§ Document excerpt
Action Jackson is a 2014 Indian Hindi-language action thriller film directed by Prabhu Deva and produced by Gordhan P. Tanwani and Sunil Lulla. The film features Ajay Devgn in a double role, alongside Sonakshi Sinha, Yami Gautam and Manasvi Mamgai, while Kunaal Roy Kapur appears in a supporting role with Anandaraj playing the main antagonist. Deva and Devgn have paired for the first time with this film. Action Jackson released on 5 December 2014.

Plot
Vishi is a small-time crook who would do anything for money. He falls in love with Khushi, a simple HR executive, who then begins a relationship with him. One day, Vishi, who frequently gets involved in fights, publicly beats up a street gangster, who later seeks a revenge attack with his gang. The gangster and his gang brutally beat up Vishi, and easily escape the scene. It is then revealed that the person they had beaten is actually Vishi's lookalike, Jai. The goons escape when the police arrive, and Vishi is found alive on a bike, then the same goons get beaten brutally by Vishi. Khushi tries to explain to Vishi that she loves him; he understands, and they both start dating. On another occasion, ACP Shirke, arrests Jai and hands him over to a group of gangsters led by Pedro. Jai single-handedly kills them all and is revealed to be a professional assassin and previous right-hand man of underworld criminal Xavier Fonseca, nicknamed AJ. After AJ single-handedly rescued Xavier's sister Marina from a bunch of kidnappers, Marina falls for Jai, but he rejects her as he is married to Anusha.

Angered, Xavier tries to kill Anusha twice to get AJ married to Marina, which leaves her brutally injured. Jai escapes to India and is in the process of getting her treated. When Vishi spots Jai, he reveals his identity and story to Vishi. Jai then asks Vishi to go to Bangkok disguised as AJ to fool Xavier and Marina; meanwhile, AJ makes time to get Anusha operated on, as she is expecting a baby. Vishi agrees to help and goes to Bangkok along with his friend Musa. Meanwhile, Shirke finds AJ's lookalike and tries to inform Xavier, but he is murdered in a style that triggers suspicion in Xavier's mind. Marina, upon realizing the situation, tortures Musa to know the truth. He reveals that Vishi is the one who masqueraded as AJ. Xavier hatches a plan to bring AJ to Bangkok by kidnapping his wife, baby, and lookalike and threatens to kill all three of them. It is revealed up to that Vishi is actually in Mumbai, and AJ and himself switched their places in the airport at a time after the job is done. AJ reaches the spot and kills all of Xavier's henchmen. In a fight with Marina, AJ smashes her against the furnace and Marina is burned alive. After killing Xavier, he runs away with Anusha and the child. Later the child is revealed to be safe, rescued by one of Xavier's henchmen, Robert (Razzak Khan). The film ends with AJ, and Vishi meeting at the airport, and Anusha requests Vishi to marry Khushi soon.

§ Data section
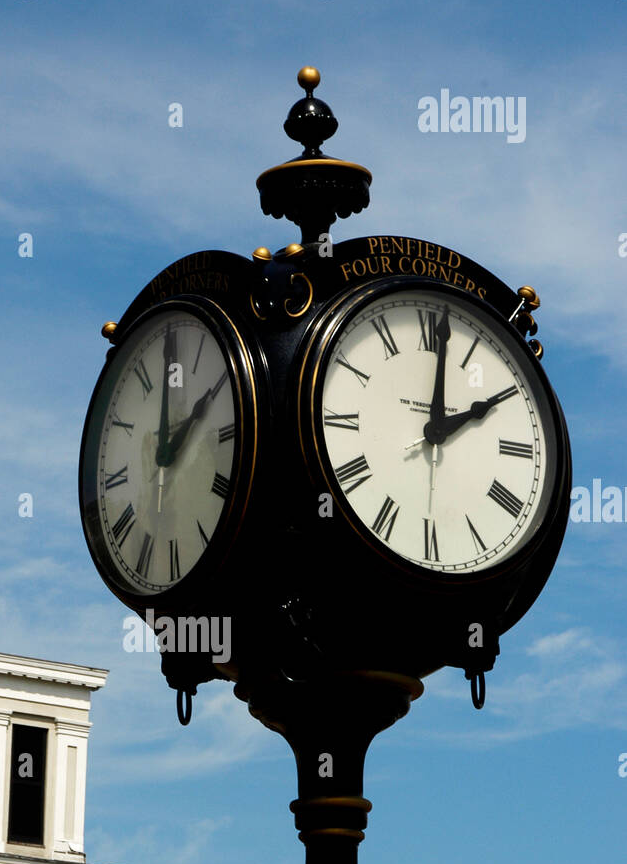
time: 2:01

§ Actions to take
**a.** In the Action Jackson article, whom does Jai ask Vishi to fool by going to Bangkok disguised as AJ?
**b.** Pick up the Action Jackson article after its final sentence and carry it on.

§ Results in order
**a.** Xavier and Marina.

**b.**
Cast
Ajay Devgan as Jai aka AJ/Vishi (dual role)
Sonakshi Sinha as Khushi, Vishi's love interest.
Yami Gautam as Anusha, Jai aka AJ's wife.
Kunaal Roy Kapur as Moosa
Manasvi Mamgai as Marina Fonseca, Xavier's sister.
Anandaraj as Xavier Fonseca, AJ's boss and the head of a major crime syndicate, Marina's brother.
Jeetu Verma as Chotu
Razzak Khan as Robert, Xavier's henchman.
Arti Puri as Khushi's friend
Ankita Bhargava as Khushi's friend
Puru Raaj Kumar as ACP Shirke
Shawar Ali in a cameo appearance as Nawab
Rocky Verma as Riya's friend's father in New Zealand.
Ketan Karande as Pedro
Sulabha Arya as Vishi's neighbour
Nalneesh Neel as Panwala
Purva Parag as Khushi's mother
Rajesh Khattar as Special appearance
Prabhas in a guest appearance in the song "Punjabi Mast"
Shahid Kapoor in a special appearance in the song "Punjabi Mast"
Prabhu Deva in a special appearance in the song "AJ Theme"

Reception
Prarthna Sarkar from International Business Times gave Action Jackson 3 star out of 5, stating it is a "bad dream" for viewers. Gayatri Sarkar from Zee News gave 1 star out of 5, stating that the film failed to entertain the audience. Deepanjana Paul from Firstpost praised the font used for the credits saying it was legible. Film critic Rajeev Masand rated the film 3 out of 5, feeling that the film has excessive action. Under a headline calling the film a feminist milestone, Raja Sen for Rediff rated it 3/5, saying that while the film is filled with "relentless absurdity", the women propel the narrative in a refreshing way. Rachit Gupta from Filmfare gave a similar rating of 3/5, stating that the genre mixing of unscripted comedy and stylized action is " too inconsistent to garner any appreciation". Mumbai Mirror similarly rated it 3/5 and responded positively.

Music

Personnel

 Suhas Parab – producer
 Subhash Parab – producer
 Priyesh Vakil – producer
 Vivek Verma – producer
 Salman Shaikh – engineer
 Sakar Apte – engineer
 Anudutt Shamain – engineer
 Salman Shaikh – mastering
 Vivek Verma – Guitar

The soundtrack was composed by Himesh Reshammiya, while the lyrics were written by Shabbir Ahmed and Sameer. The introduction of "Gangster Baby" is from "Adiyae Kolluthe" from Vaaranam Aayiram.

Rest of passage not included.